Scientists at The Pirbright Institute have used genetic engineering to develop a vaccine that protects birds against both Marek’s disease and avian influenza, also known as bird flu.
The process is faster and more efficient compared to previous methods, which will allow poultry vaccine producers to rapidly update vaccine strains in order to keep up with virus evolution.
In a new study published in the journal Vaccines, the team used the gene-editing tool CRISPR/Cas9 to insert an avian influenza gene into the turkey herpesvirus (HVT) that is used in Marek’s disease vaccines.
The gene codes for haemagglutinin (HA), an influenza protein that is key for virus entry into host cells and is, therefore, an important target of the host immune response to block infection.
“HVT is already widely used in vaccines against Marek’s disease and can be administered to eggs, enabling automated delivery and providing birds with protection from the day they hatch.
“The additional HA gene we have incorporated will be expressed by HVT when it replicates in host cells, meaning that a single dose of vaccine induces immunity against both viruses”, explained Prof. Munir Iqbal, head of the Avian Influenza group at Pirbright.
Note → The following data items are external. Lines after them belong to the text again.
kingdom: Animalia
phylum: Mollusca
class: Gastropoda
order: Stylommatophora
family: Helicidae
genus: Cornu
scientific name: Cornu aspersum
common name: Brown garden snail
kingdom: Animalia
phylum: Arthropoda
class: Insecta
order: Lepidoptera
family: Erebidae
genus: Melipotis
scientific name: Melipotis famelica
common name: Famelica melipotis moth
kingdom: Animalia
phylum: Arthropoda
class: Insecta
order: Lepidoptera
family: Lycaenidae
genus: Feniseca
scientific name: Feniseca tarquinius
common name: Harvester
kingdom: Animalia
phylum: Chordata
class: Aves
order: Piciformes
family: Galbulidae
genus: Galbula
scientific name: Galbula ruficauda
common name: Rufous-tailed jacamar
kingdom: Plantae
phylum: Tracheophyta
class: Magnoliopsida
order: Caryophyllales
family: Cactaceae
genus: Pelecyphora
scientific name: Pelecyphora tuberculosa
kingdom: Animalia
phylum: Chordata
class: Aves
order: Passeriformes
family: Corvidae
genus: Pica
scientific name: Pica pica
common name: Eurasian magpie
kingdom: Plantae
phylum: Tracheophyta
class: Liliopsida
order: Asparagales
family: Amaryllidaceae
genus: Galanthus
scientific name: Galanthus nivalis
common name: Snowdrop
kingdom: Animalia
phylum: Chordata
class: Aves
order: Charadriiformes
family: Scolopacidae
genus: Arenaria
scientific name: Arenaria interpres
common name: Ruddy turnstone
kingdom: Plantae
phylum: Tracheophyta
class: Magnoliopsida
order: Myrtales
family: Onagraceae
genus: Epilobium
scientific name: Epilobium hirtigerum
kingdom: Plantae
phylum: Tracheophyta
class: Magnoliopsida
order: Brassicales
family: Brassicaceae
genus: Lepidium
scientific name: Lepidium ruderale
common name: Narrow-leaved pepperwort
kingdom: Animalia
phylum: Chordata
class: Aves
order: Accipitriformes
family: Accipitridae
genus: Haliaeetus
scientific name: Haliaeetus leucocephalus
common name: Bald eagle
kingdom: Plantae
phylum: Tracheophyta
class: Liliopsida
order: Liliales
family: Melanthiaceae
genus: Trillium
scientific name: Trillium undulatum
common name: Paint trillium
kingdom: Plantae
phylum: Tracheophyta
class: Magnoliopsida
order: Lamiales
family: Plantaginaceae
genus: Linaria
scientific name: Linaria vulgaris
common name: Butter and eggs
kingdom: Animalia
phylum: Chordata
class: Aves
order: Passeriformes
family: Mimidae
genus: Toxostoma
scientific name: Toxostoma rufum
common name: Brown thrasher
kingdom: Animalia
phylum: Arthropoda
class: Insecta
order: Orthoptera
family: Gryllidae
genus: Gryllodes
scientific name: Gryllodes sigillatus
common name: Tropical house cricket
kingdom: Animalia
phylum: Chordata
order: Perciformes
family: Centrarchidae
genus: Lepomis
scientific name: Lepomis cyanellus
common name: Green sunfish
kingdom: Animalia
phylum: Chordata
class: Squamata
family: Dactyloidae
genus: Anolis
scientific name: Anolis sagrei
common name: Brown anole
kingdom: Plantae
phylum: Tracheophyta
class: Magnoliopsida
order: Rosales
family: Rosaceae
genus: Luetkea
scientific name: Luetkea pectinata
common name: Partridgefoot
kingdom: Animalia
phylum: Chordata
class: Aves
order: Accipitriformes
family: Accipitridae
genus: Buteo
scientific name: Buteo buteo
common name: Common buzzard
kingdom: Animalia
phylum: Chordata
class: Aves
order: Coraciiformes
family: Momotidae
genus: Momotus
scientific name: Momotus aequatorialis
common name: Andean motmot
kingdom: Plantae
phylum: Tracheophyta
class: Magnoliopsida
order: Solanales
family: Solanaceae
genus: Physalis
The genetic engineering process we have developed using CRISPR/Cas9 is far quicker and more efficient than previous technologies, as well as being very consistent and accurate.
“These attributes are essential for providing fast and reliable vaccine production to protect poultry”, Prof. Iqbal added.
How it works
Mutations can occur with high frequency in HA proteins, enabling flu viruses to evade immunity generated by vaccines.
Using CRISPR/Cas9 to create new vaccines will help tackle evolving viruses by reducing the time it takes manufacturing companies to adapt their vaccine strains to match these mutations, allowing faster responses to outbreaks and providing better protection.
Although this gene-editing method is very reliable, a small number of HVT viruses fail to incorporate the HA gene into their own genome effectively.
To ensure HA is being expressed in the vaccine, the team exploited the HA protein’s ability to bind to molecules on the surface of red blood cells.
Chicken cells infected with the successfully modified HVT virus express HA on their surface which red blood cells attach to, forming a clump that can be visualised using microscopy.
This simple lab test improves the speed at which suitable vaccine candidates can be identified and has a much broader application as it can also be used for other viruses that incorporate proteins which interact with red blood cells.
“Improving how we make vaccines is critical for preventing avian influenza outbreaks. Our work could help reduce the spread of disease between birds and reduce the risk of infection for people who work closely with poultry”, Prof. Iqbal said.
Now that we have developed a rapid method for generating this modified vaccine, our next steps will be to study the vaccine’s effectiveness in field trials.
Image shows clumps of red blood cells forming around cells infected by the HVT vaccine virus, indicating that the bird flu HA has been successfully incorporated in the vaccine.
This study was supported by grants funded by the Biotechnology and Biological Sciences Research Council (BBSRC), part of UK Research and Innovation (UKRI) under Newton Fund UK-China-Philippines-Thailand Swine and Poultry Research Initiative, Zoonoses and Emerging Livestock Systems (ZELS) and the British Council Newton Fund Institutional Links programme.